主イエスの十字架前の最後の裁判は、ローマから派遣された総督ピラトの前で行われました。ピラトはイエスを指して「この人を見よ!」と告げましたが、主の姿はそれぞれの目にどのように映っていたのでしょうか。
1 まず、ピラトの示した「この人」です。
①鞭打たれた罪人の姿→鞭打ちに使用する鞭は金属や骨片付きの非常な痛みを与えるもの
でした。イエスの内に罪を見いだせなかったピラトは、「十字架に付けろ!」と求める
群衆の声を鞭打つことで治めようとしましたが、それは逆効果で、最後には正しさに目
を瞑ってしまいました。
②茨の冠と紫衣の姿→兵士たちはイエスを嘲り、偽物の王の姿にしました。王のパロディ
は、侮辱と悪意の表れでした。
次に、祭司長たちの示した「この人」です。
①冒涜者の姿→彼らは、自らを神と等しくするイエスを決して赦せないと考えました。
②反逆者の姿→主を陥れるために、自分の心を欺いてローマへの反逆者だと訴えました。
③憎い人の姿→結局、彼らの動機はイエスへの憎しみ、妬みでした。イエスの存在は自分
たちの利権を脅かし、権威を失墜させると考えたのです。
2 正しさに目を塞ぐピラト、弱者をいたぶる兵士、イエスをなじる群衆、感情的報復のため
にイエスを陥れようとする祭司たち、これは人間の持つ悪魔性の表れであり、他ならぬあ
なたの内にもあるものではないでしょうか。
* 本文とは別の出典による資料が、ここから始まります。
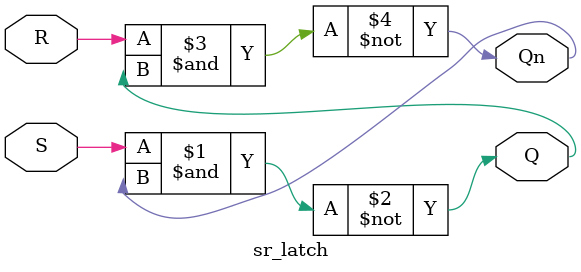
<source format=v>
module sr_latch (

input R, 
input S, 
output Q, 
output Qn
);

nand (Q, S, Qn);
nand (Qn, R, Q);

endmodule
</source>
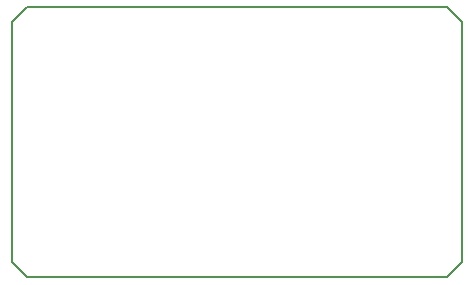
<source format=gm1>
G04 #@! TF.FileFunction,Profile,NP*
%FSLAX46Y46*%
G04 Gerber Fmt 4.6, Leading zero omitted, Abs format (unit mm)*
G04 Created by KiCad (PCBNEW 4.0.2-stable) date 5/3/2017 12:37:19 AM*
%MOMM*%
G01*
G04 APERTURE LIST*
%ADD10C,0.100000*%
%ADD11C,0.150000*%
G04 APERTURE END LIST*
D10*
D11*
X129540000Y-123190000D02*
X129540000Y-102870000D01*
X130810000Y-124460000D02*
X129540000Y-123190000D01*
X166370000Y-124460000D02*
X130810000Y-124460000D01*
X167640000Y-123190000D02*
X166370000Y-124460000D01*
X167640000Y-102870000D02*
X167640000Y-123190000D01*
X166370000Y-101600000D02*
X167640000Y-102870000D01*
X130810000Y-101600000D02*
X166370000Y-101600000D01*
X129540000Y-102870000D02*
X130810000Y-101600000D01*
M02*

</source>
主の十字架は、自分の内にある罪性のゆえと
受け止めていますか。
3 十字架の主を信じるあなたは、イエスをどのように見るべきでしょうか。
①忍耐のお方→十字架を忍ぶ主の姿は、全信仰者の模範です。
②意思のお方→御心に従い通そうとする、主のへりくだりを求めるべきです。
③愛のお方→全人類の罪を負われた十字架に、あなたへの尽きぬ愛が現れています。
十字架の主イエスこそ、あなたの信仰の創始者であり、完成者です(ヘブル12:2)。今日から始まる受難週、一層の感謝の思いをもって「この人」を仰ぎ見つつ、歩みましょう。